Me caés bien. Tanto, que me hubiera gustado que estuvieras disponible para acompañarme en mi viaje, compartir el desayuno incluido del hotel e irnos a perder a la ciudad, mientras se llegaba la hora de separarnos. Sí hicimos planes, pero sos como el resto: hicimos planes y los deshiciste a la primera oportunidad que tuviste. Y el tuyo es una copia carbón de un guión anterior: había otro nombre femenino de por medio.

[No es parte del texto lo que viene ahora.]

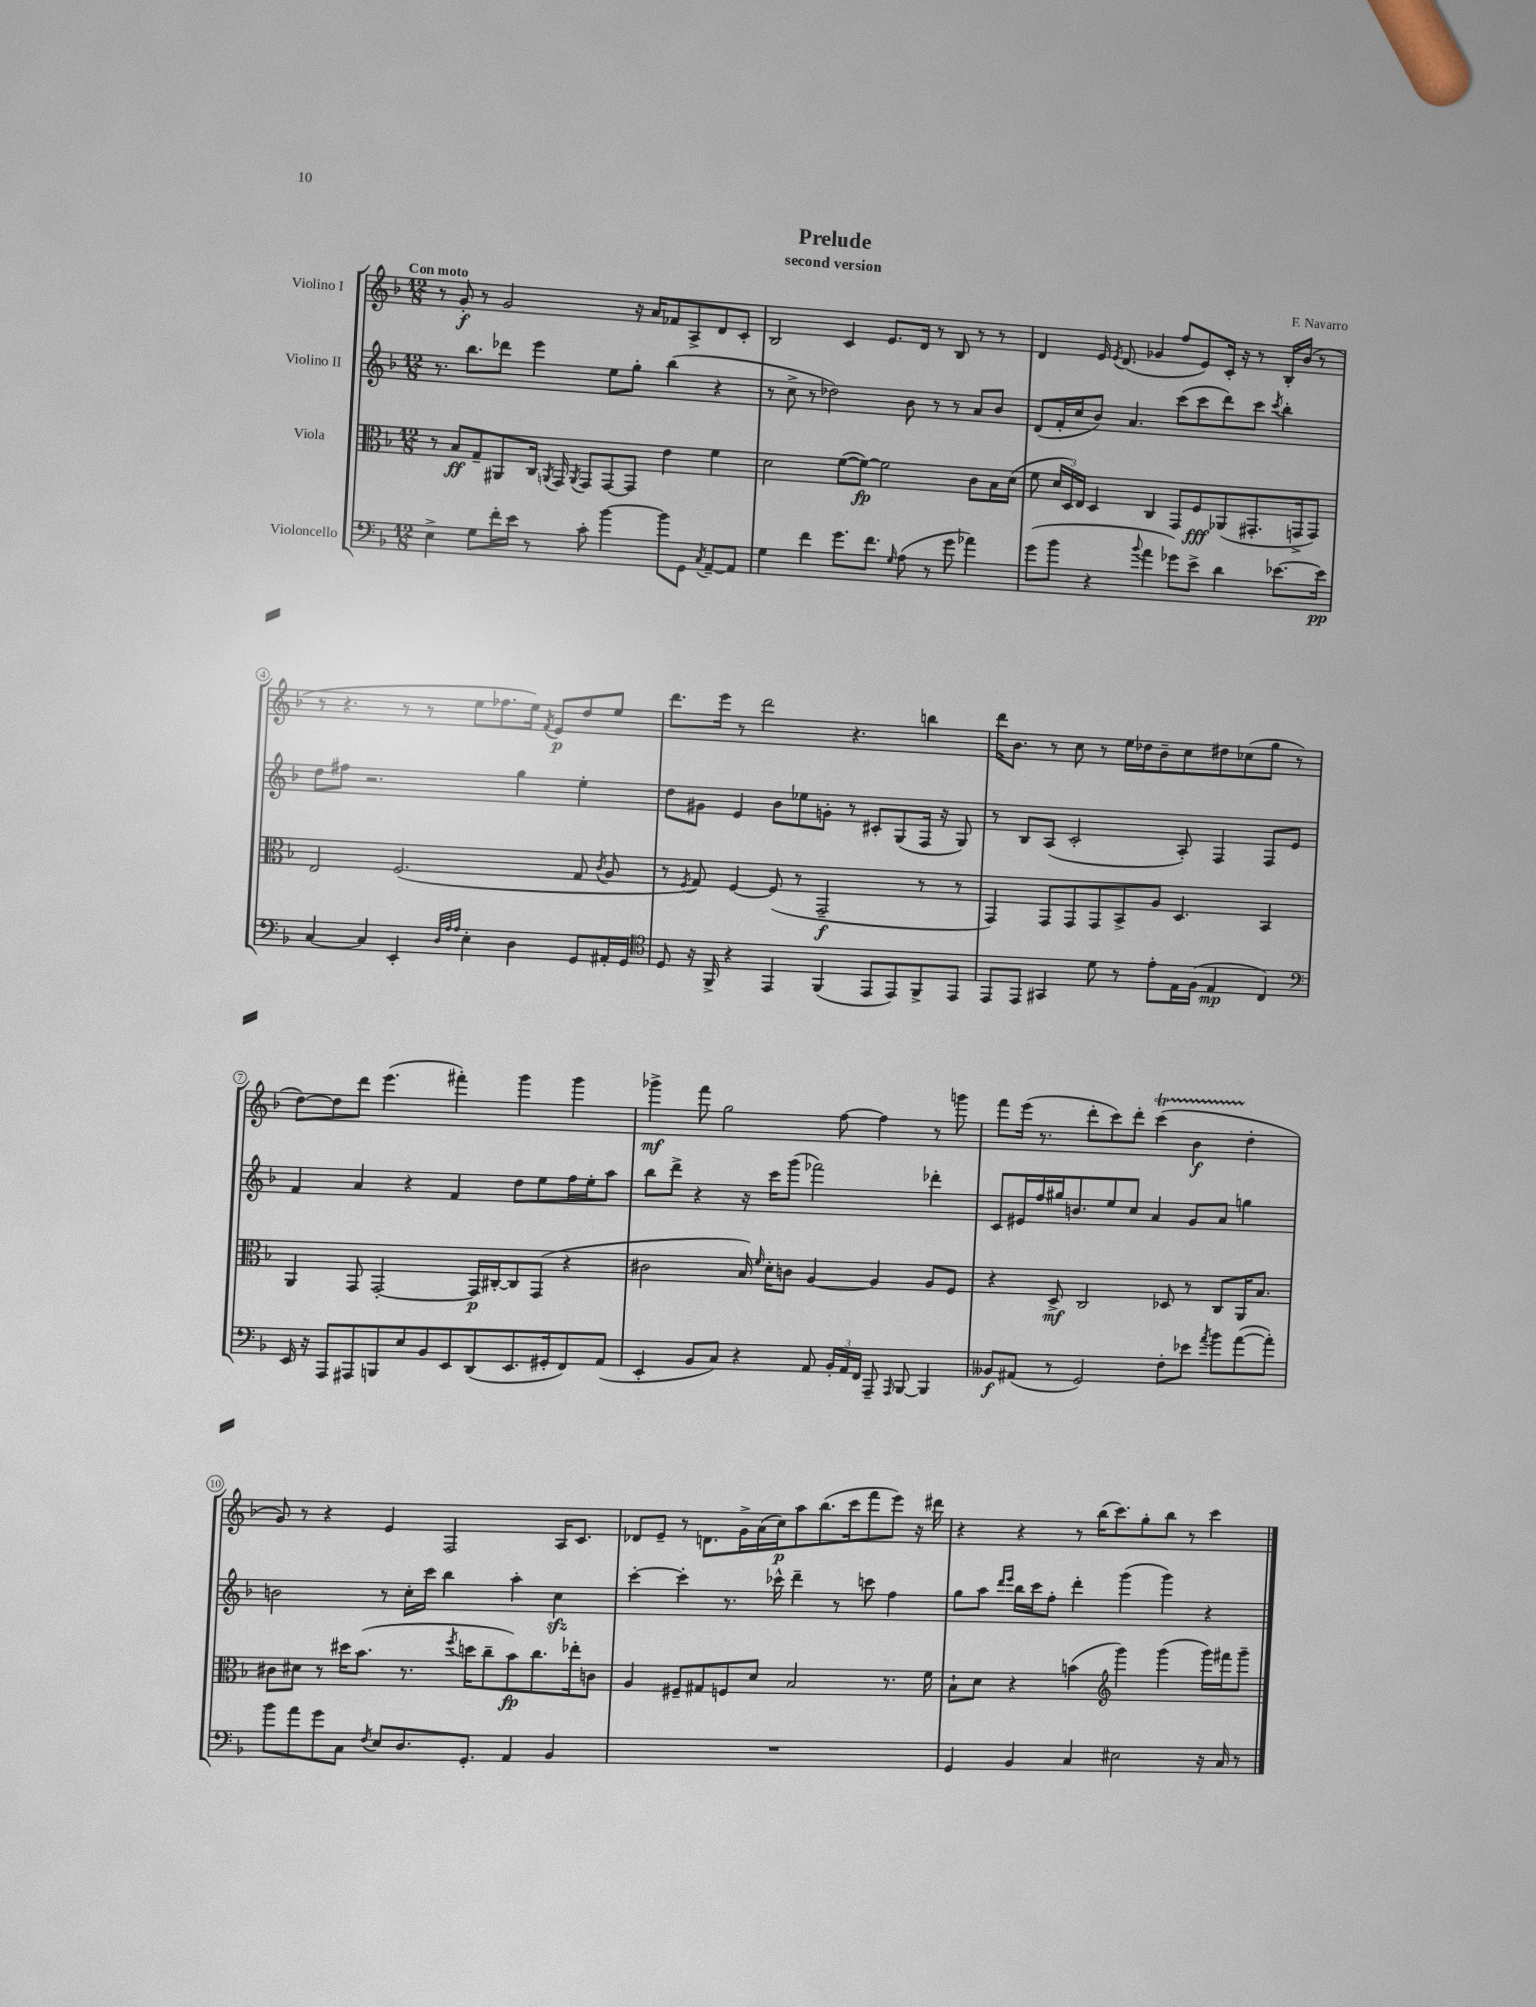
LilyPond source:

\header { title = "Prelude" composer = "F. Navarro" subtitle = "second version" }
<<
\new StaffGroup <<
\new Staff = "s0" \with { instrumentName = "Violino I" } {
    \clef treble \key f \major \numericTimeSignature \time 12/8 \tempo "Con moto"
    \autoBeamOff r8 g'8-.\f r8 g'2 r16 a'16[ fes'8 a8-> d'8 c'8]-. |
    bes2 c'4 e'8.[ d'16] r8 bes8 r8 r8 |
    d'4 e'16 \acciaccatura { e'8 } d'8.( ges'4 f''8[ e'8) c'16]-. r16 r8 bes16[-. bes'16]( r8 |
    r8 r4. r8 r8 e''8[ fes''8. e''16]) \acciaccatura { f'8 } e'8[\p d''8 e''8] |
    d'''8.[ e'''16] r8 d'''2 r4. b''4 |
    d'''16[ bes'8.] r8 c''8 r8 e''16[ des''16 bes'8-- c''8 dis''8 ces''8( g''8] r8 |
    d''8[~) d''8 d'''8] e'''4.( fis'''4-.) g'''4 g'''4 |
    ges'''4->\mf f'''8 g''2 f''8~ f''4 r8 g'''8 |
    f'''8[ e'''16]( r8. d'''8[-. c'''8) d'''8]-. c'''4\startTrillSpan( bes'4\f d''4-.\stopTrillSpan |
    g'8) r8 r4 e'4 f2 a16[ c'8.] |
    des'8[ e'8]-- r8 d'8.[ g'16-> a'16( c''16\p) a''8 bes''8.( c'''16 f'''8 e'''8]) r16 dis'''16 |
    r4 r4 r8 bes''16[( c'''8.) g''8-. bes''8] r8 c'''4 \bar "|." |
}
\new Staff = "s1" \with { instrumentName = "Violino II" } {
    \clef treble \key f \major \numericTimeSignature \time 12/8
    \autoBeamOff r8. bes''8.[ des'''8] e'''4 e''8[ g''8]-. bes''4( r4 |
    r8 c''8-> r8 des''2) bes'8 r8 r8 a'8[ bes'8] |
    d'8[( f'16-. c''16 bes'8]) a'4. c'''8[( c'''8 d'''8) c'''8] \acciaccatura { c'''8 } bes''4-. |
    d''8[ fis''8] r2. g''4 e''4-. |
    d''8[ gis'8] e'4 bes'8[ ees''8 g'8]-. r8 cis'8[-. g8( f16] r16 g8) |
    r8 bes8[ a8]( c'2-. a8-.) f4 f8[ e'8] |
    f'4 a'4 r4 f'4 d''8[ e''8 f''16 e''16-. a''8] |
    bes''8[ d'''8]-> r4 r16 c'''16[ g'''8]( fes'''2) des'''4-. |
    c'8[ eis'16 f''16 gis''16 b'8. e''8 c''8] a'4 g'8[ a'8] g''4 |
    b'2 r8 c''16[-. c'''16] bes''4 a''4-. c''4\sfz |
    c'''4~-. c'''4-. r8. ces'''16-^ d'''4-- r8 c'''8 f''4 |
    g''8[ a''8] \grace { d'''16[ e'''16] } bes''16[ c'''16 f''8]-. d'''4-. g'''4( g'''4) r4 \bar "|." |
}
\new Staff = "s2" \with { instrumentName = "Viola" } {
    \clef alto \key f \major \numericTimeSignature \time 12/8
    \autoBeamOff r8 bes8[\ff g8-- ais,8 c16] \acciaccatura { a,8 } g,16 \acciaccatura { a,8 } g,8[ g,8~ g,8] e'4 f'4 |
    d'2 f'8[~( f'8]~\fp) f'2 c'8[ bes16 d'16]( |
    f'8 \tuplet 3/2 { d'16[ d16) e16] } d4 c4 g,8[ f8\fff aes,8( gis,8.-. g,16-> g,8]) |
    e2 f2.( g8 \acciaccatura { c'8 } a8 |
    r8 \acciaccatura { f8 } g8) f4~ f8( r8 g,2--\f r8 r8 |
    g,4) g,8[ g,8 g,8 bes,8-> a8] d4. bes,4 |
    a,4 g,8 g,2~-. g,16[\p cis16~-. cis8 g,8]( r4 |
    cis'2 bes16) \grace { f'16 } d'16[-. c'8] a4~ a4 a8[ f8] |
    r4 d8->\mf c2 des8 r8 c8[ a,16 bes8.] |
    cis'8[ dis'8] r8 dis''16[ bes'8.]( r8. \acciaccatura { f''8 } d''16[ c''8-- bes'8\fp) c''8. ees''16-. c'8] |
    a4 fis8[-- gis8 f8 d'8] bes2 r8. f'16 |
    bes8[-! d'8] r4 b'4( \clef treble g'''4) g'''4( g'''16[) fis'''16 g'''8]-- \bar "|." |
}
\new Staff = "s3" \with { instrumentName = "Violoncello" } {
    \clef bass \key f \major \numericTimeSignature \time 12/8
    \autoBeamOff e4-> g8[ f'16-. e'16] r8 c'8-. bes'4~ bes'8[ g,8] \acciaccatura { c8 } a,8[~-- a,8] |
    g4 f'4 g'8.[ f'8.] \grace { g16 } a8( r8 g'8 aes'4) |
    g'8[( bes'8] r4 \appoggiatura { bes'8 } a'4 ges'8[) e'8]-> d'4 ees'8.[~ ees'16]\pp |
    c4~ c4 e,4-. \grace { d32[ a32 a32] } e4-. d4 g,8[ ais,16-. g,16] |
    \clef tenor d8 r16 f,16-> r4 e,4 f,4( e,8[ e,8) f,8-> e,8] |
    e,8[ e,8] gis,4 d'8 r8 e'8[-. e16 f16]( e4\mp c4) |
    \clef bass e,16 r16 a,,8[ ais,,8 b,,8 e8 bes,8 e,8 d,8( e,8. gis,16-. f,8) a,8]( |
    e,4-. bes,8[ c8]) r4 a,8 \tuplet 3/2 { bes,16[-. a,16 f,16] } a,,8-- \grace { a,,16 } bes,,8~ bes,,4 |
    beses,8[\f ais,8]( r8 g,2) f8[-. ees'8] \acciaccatura { a'8 } bes'8[ a'8~( a'8]-.) |
    bes'8[ a'8 g'8 c8] \acciaccatura { f8 } e8[ d8. g,8.]-. a,4 bes,4 |
    R1. |
    g,4 bes,4 c4 eis2 r16 c16 r8 \bar "|." |
}
>>
>>
\layout { \context { \Score \override BarNumber.stencil = #(make-stencil-circler 0.1 0.3 ly:text-interface::print) } }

Y a pesar de eso, me caés bien. Te conozco, algo, si no es que mucho. Tengo fotos de vos, en mi casa, en la iglesia, en el viaje. Vos no eras un extraño y tenías toda mi confianza. Por eso fue una sorpresa verte ponerme en la mesa de las apuestas, y aún más ver tu diversión mientras me perdías. Quizás te pareció que yo también lo encontraba divertido y que los años de ser "nosotros" disminuirían el dolor y la decepción. No. Y si no te queda claro, te lo repito: no. Pero eso me hizo conocerte mejor. Y todavía me caés bien. Pero ahora desconfío de vos y por eso te prefiero lejos.

Vos y yo, hasta aquí llegamos. Andate.